Here, without any interest in your own input thank you very much, are the 10 most memorable deaths in scripted television history.

There are obviously spoilers here. Obviously.

J.R. Ewing from Dallas: He was far from the most beloved figure. There was no shortage of people who wanted to actively murder the scheming, loathsome rich boy, which made the mystery surrounding his death one of the biggest television events in history. For eight months everyone tried to solve the mystery. Eventually the culprit was revealed in an episode that garnered an absurd 83 million viewers.

Hank Schrader from Breaking Bad: One always got the sense that working as a DEA agent on the case of a notorious drug dealer who just happened to be his brother-in-law was always going to end poorly, but that didn’t blunt the soul-crushing moment the trigger was finally pulled in the desert. Ozymandias is perhaps the best episode of the series and if you didn’t cry out or tear up when Hank died, you are dead inside.

Mark Greene from ER: He wasn’t the most affable guy. He had his share of screw-ups. But that all changed when he got sick. Seeing him get his affairs in order and mend things with his daughter in Hawaii was special.
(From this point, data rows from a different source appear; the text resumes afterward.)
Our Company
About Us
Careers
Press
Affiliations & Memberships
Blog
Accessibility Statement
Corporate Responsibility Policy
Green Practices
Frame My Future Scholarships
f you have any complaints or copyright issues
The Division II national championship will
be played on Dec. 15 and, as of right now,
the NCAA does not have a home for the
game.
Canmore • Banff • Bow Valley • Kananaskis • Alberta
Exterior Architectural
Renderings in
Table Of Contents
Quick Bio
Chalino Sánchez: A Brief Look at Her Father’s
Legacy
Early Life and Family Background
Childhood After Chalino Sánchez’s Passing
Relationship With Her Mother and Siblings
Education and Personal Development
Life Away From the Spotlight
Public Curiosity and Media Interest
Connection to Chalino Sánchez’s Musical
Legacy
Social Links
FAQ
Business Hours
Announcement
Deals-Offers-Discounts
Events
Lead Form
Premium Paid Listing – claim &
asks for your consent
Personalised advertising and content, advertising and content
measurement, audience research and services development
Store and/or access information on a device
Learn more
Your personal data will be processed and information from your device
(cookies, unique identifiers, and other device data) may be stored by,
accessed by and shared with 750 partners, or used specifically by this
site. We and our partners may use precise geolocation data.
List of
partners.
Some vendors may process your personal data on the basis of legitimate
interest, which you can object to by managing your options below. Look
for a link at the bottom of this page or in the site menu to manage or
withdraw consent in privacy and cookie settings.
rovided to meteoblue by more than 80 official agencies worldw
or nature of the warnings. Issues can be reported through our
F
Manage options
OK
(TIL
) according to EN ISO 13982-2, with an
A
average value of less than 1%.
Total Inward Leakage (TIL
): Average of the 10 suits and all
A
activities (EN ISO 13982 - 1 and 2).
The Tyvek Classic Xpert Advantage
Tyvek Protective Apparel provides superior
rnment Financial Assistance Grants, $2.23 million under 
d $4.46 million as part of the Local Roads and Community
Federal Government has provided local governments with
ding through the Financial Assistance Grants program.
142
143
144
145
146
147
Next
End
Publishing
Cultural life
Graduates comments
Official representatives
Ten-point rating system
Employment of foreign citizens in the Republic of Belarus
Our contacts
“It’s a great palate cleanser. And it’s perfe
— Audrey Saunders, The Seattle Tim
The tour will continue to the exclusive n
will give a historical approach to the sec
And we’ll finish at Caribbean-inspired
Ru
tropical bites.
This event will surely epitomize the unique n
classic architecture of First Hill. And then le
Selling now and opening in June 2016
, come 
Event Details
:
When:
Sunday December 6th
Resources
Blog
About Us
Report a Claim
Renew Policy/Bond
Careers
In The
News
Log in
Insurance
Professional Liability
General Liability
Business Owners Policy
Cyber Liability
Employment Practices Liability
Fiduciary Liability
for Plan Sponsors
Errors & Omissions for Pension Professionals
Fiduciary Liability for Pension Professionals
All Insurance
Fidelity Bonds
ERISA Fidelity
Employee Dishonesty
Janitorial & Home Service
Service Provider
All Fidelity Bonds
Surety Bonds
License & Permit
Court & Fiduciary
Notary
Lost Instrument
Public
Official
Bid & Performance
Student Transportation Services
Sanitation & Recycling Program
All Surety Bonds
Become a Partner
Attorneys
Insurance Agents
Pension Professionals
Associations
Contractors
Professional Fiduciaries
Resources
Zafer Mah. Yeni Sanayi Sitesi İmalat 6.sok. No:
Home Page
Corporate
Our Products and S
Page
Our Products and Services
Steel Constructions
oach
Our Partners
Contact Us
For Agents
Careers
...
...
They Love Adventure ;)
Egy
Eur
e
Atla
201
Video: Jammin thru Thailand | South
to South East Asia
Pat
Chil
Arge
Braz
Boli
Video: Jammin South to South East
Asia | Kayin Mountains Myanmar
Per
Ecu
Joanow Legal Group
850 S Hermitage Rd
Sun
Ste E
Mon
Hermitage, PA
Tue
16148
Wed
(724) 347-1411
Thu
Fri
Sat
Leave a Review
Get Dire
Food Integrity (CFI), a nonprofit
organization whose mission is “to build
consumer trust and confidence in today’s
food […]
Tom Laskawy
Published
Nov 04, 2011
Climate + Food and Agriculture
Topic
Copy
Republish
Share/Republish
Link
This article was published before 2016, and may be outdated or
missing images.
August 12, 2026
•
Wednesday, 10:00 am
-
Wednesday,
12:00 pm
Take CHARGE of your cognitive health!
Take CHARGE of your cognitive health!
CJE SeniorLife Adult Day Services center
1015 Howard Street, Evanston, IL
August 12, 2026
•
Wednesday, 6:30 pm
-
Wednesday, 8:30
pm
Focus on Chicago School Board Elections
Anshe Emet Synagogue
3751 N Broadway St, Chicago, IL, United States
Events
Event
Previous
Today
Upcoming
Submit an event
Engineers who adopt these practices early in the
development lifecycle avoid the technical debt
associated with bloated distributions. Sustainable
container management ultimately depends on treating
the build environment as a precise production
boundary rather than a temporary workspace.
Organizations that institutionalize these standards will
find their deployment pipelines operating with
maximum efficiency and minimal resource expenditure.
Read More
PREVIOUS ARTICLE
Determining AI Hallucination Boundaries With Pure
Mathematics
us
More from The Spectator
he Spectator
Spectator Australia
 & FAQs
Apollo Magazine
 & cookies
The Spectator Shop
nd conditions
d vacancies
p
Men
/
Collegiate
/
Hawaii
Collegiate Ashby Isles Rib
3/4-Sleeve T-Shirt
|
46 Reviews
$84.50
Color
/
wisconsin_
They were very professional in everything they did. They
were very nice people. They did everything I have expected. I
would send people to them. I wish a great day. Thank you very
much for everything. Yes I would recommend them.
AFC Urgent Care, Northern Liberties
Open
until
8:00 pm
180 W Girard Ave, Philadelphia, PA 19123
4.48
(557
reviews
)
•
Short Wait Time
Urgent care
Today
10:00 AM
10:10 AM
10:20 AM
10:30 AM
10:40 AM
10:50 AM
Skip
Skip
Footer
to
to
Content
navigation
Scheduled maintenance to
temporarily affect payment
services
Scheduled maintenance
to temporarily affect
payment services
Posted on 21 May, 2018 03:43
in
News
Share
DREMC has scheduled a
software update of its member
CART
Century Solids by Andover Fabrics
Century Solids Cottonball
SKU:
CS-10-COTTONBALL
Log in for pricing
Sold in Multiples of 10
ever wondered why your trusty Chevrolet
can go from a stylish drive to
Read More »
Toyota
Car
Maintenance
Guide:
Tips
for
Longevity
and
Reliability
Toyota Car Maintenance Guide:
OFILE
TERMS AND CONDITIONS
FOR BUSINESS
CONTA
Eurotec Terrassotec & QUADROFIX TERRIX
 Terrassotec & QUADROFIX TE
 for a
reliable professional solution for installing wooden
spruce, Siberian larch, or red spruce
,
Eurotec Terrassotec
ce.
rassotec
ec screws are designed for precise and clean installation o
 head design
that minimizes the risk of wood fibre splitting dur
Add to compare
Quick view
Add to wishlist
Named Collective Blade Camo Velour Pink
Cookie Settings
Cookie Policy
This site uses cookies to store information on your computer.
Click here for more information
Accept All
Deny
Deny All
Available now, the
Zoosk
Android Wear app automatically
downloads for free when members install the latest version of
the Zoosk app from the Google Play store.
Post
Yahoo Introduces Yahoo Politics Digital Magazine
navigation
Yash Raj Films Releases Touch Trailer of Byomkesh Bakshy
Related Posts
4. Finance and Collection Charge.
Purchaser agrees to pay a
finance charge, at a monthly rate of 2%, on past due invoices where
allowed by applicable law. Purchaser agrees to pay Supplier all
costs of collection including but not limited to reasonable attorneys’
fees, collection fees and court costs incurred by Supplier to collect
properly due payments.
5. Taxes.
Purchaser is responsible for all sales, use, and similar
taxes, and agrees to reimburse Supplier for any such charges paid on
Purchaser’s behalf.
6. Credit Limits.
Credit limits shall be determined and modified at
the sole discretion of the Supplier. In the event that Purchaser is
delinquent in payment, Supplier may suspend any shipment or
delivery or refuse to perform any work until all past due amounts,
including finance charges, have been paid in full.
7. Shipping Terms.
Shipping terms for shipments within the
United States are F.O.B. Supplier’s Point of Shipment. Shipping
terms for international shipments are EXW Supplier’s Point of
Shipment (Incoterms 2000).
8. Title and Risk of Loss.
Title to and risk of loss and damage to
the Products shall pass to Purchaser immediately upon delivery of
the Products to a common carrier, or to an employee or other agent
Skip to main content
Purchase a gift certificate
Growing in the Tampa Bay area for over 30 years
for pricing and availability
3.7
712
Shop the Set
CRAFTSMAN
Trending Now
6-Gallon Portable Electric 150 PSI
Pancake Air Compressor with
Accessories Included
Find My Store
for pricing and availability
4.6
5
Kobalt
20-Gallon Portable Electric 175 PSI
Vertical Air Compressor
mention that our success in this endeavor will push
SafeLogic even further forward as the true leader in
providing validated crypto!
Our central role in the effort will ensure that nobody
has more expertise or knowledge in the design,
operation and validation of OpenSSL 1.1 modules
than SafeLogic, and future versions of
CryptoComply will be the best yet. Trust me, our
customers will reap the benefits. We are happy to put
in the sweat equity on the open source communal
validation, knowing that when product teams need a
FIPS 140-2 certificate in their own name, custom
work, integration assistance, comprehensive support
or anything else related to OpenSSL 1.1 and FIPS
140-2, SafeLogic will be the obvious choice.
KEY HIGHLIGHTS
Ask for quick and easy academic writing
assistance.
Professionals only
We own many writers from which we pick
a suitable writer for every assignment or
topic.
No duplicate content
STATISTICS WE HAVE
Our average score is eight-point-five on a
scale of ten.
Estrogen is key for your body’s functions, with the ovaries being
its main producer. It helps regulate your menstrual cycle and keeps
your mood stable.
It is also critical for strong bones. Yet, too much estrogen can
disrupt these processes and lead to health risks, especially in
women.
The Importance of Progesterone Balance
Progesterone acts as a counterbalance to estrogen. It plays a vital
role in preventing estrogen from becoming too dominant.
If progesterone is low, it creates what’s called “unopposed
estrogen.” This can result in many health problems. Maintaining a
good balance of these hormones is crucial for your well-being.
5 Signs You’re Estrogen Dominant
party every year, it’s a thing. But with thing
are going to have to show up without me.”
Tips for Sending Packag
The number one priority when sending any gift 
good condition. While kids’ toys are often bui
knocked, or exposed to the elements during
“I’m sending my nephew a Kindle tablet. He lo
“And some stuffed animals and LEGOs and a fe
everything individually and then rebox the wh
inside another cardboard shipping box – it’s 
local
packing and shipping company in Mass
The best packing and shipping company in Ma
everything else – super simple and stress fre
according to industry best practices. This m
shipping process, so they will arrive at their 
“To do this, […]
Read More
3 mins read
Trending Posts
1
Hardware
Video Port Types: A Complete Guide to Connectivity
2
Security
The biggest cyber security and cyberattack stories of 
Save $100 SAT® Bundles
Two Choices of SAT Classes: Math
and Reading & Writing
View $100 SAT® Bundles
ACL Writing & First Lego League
Whereas other medical procedurals have relied on actual emergency room drama when one of their own is to pass away, ER did it differently — deliberately and effectively.

Jack Pearson from This Is Us: While we all knew this Superdad met an unfortunate end, the sequence of events was still heartbreaking. The damn slow-cooker. Actual human people got real upset and cried about it and then have continued to cry at every This Is Us episode since. If you think this one doesn’t belong on the list, know that the main characters literally justify all their decisions on this decades-old death.

Rita Bennett from Dexter: The damn Trinity Killer was no joke and even though Dexter took him out, the serial murderer struck home and got his love interest. Did this monster nut understand how hard it was for Dexter to be vulnerable?

Dan Conner from Roseanne: Big head-fake here. Viewers were led to believe he survived his heart attack. They did 24 episodes as if he’d survived his heart attack. Then in the closing minutes of the 1997 finale, it was revealed that, nope, he didn’t. Pretty big shocker there. He was then very much alive when the series returned some 20 years later.

Lt. Col. Henry Blake from M*A*S*H: A real doozy. He got an honorable discharge and flew off. Unfortunately his plane went down and and Radar had to deliver the news to the medical team mid-operation. And, oh man, people were pissed. This was the type of stuff just wasn’t done on network television in 1975.

The Red Wedding: While the Thrones people are way out of their element today, there’s no disputing the brutal murders of Robb Stark, Queen Talisa, and Lady Catelyn was perhaps the most shocking thing I’ve ever seen on television.

Adriana La Cerva from The Sopranos: She went against the family at the behest and pressure of the FBI and her beloved Chrissie sold her out. She realized just a bit too late that this road trip with Silvio wasn’t a fun little jaunt. RIP.

Omar Little from The Wire: He was the baddest man on the planet and ironically didn’t see it coming courtesy of a youngster looking to make his name, a nobody. The last guy who came for the king didn’t miss and it was a hell of a thing.